FIG. 20 finally illustrates the contact separation during removal of the insulation body (12) using the example of the protective earth (15) and signal contact pins (14, 16). It is clear here that as soon as the insulation body is removed, the protective earth and signal contact pins (14, 15, 16) that are mechanically fixed in the insulation body (12) also fall. FIG. 21 illustrates a cross section of the insulation body (12) in accordance with an embodiment having, in at least one recess or channel for embedding the signal contact pins (14, 16), changeover contacts for the protective earth (15) and/or power contact pins (18), an abutment (33) on the end side of the insulation body (12) facing away from the front plate (21), which abutment is formed by a tapering of the diameter of the respective recess or of the respective channel. The abutment (33) simultaneously mechanically delimits the movement of the corresponding pin in the axial direction against removal, provides possible axial forces in the plugging process, during the mounting process of the insulation body onto the plug head (11) or counterpressure to latch the pins into pin receptacles of the plug head (11) and serves as protection against contact of the electrically conductive surface of the signal contact pins (14, 16), changeover contacts for the protective earth (15) and/or power contact pins (18) through openings on the end side of the insulation body (12) facing away from the front plate (21). The particular advantage of this embodiment consists in the simultaneous provision of a contact protection system and the mechanical embedding through the same element.

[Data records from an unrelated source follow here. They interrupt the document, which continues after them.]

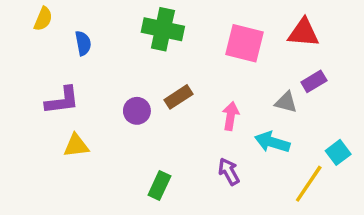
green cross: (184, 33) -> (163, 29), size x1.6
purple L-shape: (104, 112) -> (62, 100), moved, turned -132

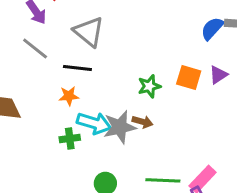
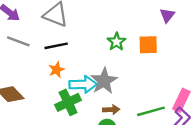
orange square: (189, 78) -> (148, 45), moved
brown arrow: (142, 122) -> (111, 110), moved
green cross: (70, 139) -> (68, 102), size x1.5

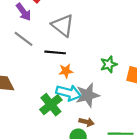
orange star: (57, 70) -> (66, 71), moved
green cross: (68, 102) -> (51, 105), turned -30

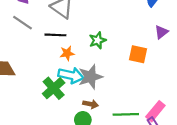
green star: (109, 64) -> (98, 40), moved

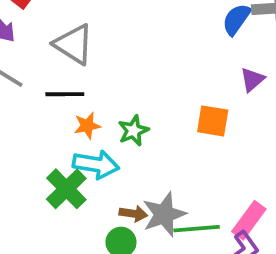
green star: (98, 40) -> (133, 131), moved
gray star: (90, 77) -> (164, 214), moved

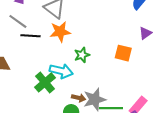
black line: (65, 94) -> (31, 36), moved
orange star: (87, 126) -> (60, 32), moved, size x1.5

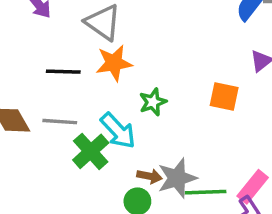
gray line: (18, 21) -> (60, 122), moved, turned -30
cyan arrow: (61, 71) -> (118, 131), turned 35

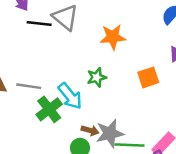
orange star: (114, 63) -> (113, 37), moved
black line: (63, 72) -> (39, 24), moved
orange square: (224, 96) -> (148, 77), turned -35

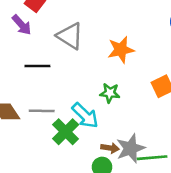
black line: (39, 24) -> (37, 66), moved
green star: (97, 77) -> (110, 93), turned 30

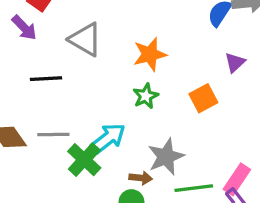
green star: (110, 93) -> (146, 96), moved, turned -30
cyan arrow: (85, 115) -> (108, 138), turned -80
gray star: (130, 148) -> (166, 157), moved

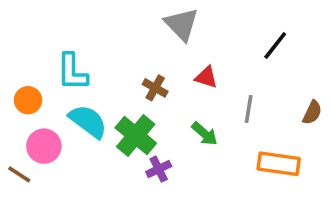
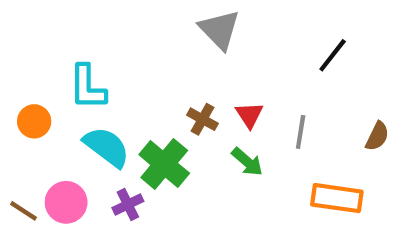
red triangle: (206, 77) -> (249, 115), moved, turned 40
brown cross: (155, 88) -> (203, 119), moved
pink circle: (44, 146) -> (66, 202), moved
purple cross: (159, 169) -> (128, 204), moved

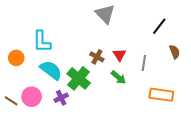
brown semicircle: (377, 136) -> (175, 52), moved, turned -48

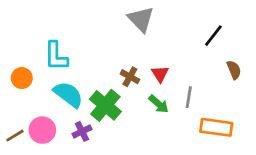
gray line: (144, 63) -> (189, 97), moved
brown line: (11, 101) -> (15, 136), turned -64

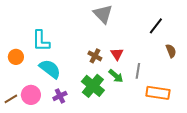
green cross: (105, 105) -> (93, 86), moved

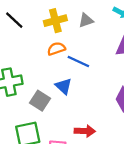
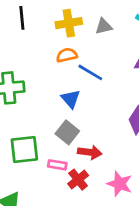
black line: (14, 20) -> (22, 18), turned 36
gray square: (40, 101) -> (67, 132), moved

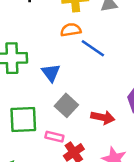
blue triangle: (71, 99) -> (51, 73), moved
red arrow: (90, 152) -> (103, 117), moved

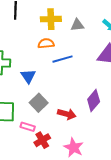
blue line: (93, 48) -> (62, 59), turned -54

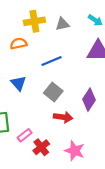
orange semicircle: (46, 43) -> (19, 44), moved
gray square: (39, 103) -> (53, 92), moved
pink rectangle: (28, 127) -> (25, 135), turned -48

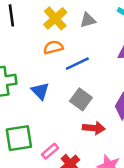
yellow cross: (34, 21) -> (55, 18), turned -30
orange semicircle: (19, 44) -> (53, 47), moved

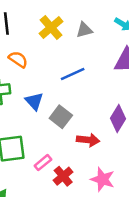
orange semicircle: (53, 47) -> (18, 59), moved, turned 48
gray square: (81, 99) -> (61, 117), moved

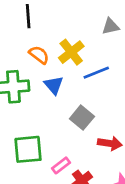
yellow cross: (51, 28) -> (71, 52), moved
blue triangle: (34, 101) -> (54, 85), moved

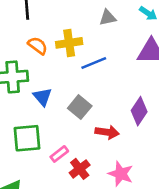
yellow cross: (71, 52) -> (69, 43), turned 30
blue triangle: (54, 85) -> (42, 97), moved

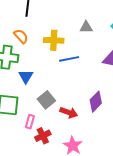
orange semicircle: (38, 46) -> (21, 36), moved
gray square: (80, 107) -> (46, 100), moved
pink rectangle: (59, 154) -> (30, 122), turned -48

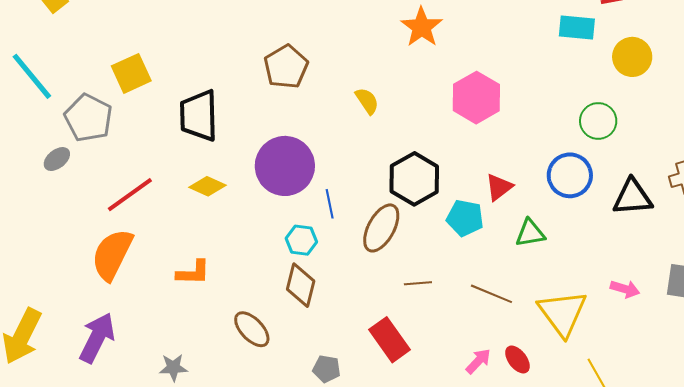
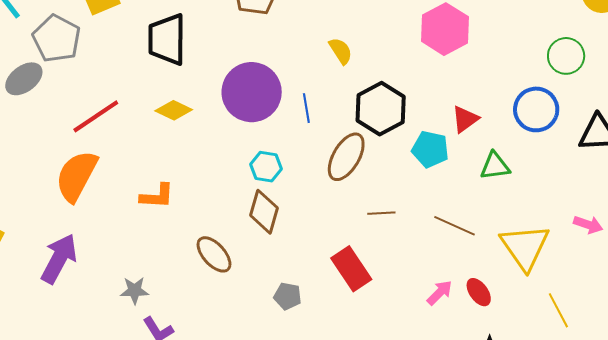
yellow semicircle: (367, 101) -> (341, 51), moved
gray ellipse: (57, 159) -> (24, 79), size x1.4
blue line: (330, 204) -> (306, 108), moved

FIG. 22 illustrates the geometric ratios of the embodiment in accordance with FIG. 21. For the contact protection system, the tapering of the diameter is formed here in such a way that the axial length (34) thereof is at least so great that the tip (35) of a standard or test finger, for example according to EN 60529 or EN 50274, cannot penetrate using the smallest segment thereof or the smallest rounded portion thereof—measured at the local radius of curvature (36)—so far through an opening that it can contact the conductive surface of a pin (14, 15, 16, 18). The radial length of the segment having a reduced diameter is also preferably increased by the prescribed creep path for the corresponding voltage of the pin.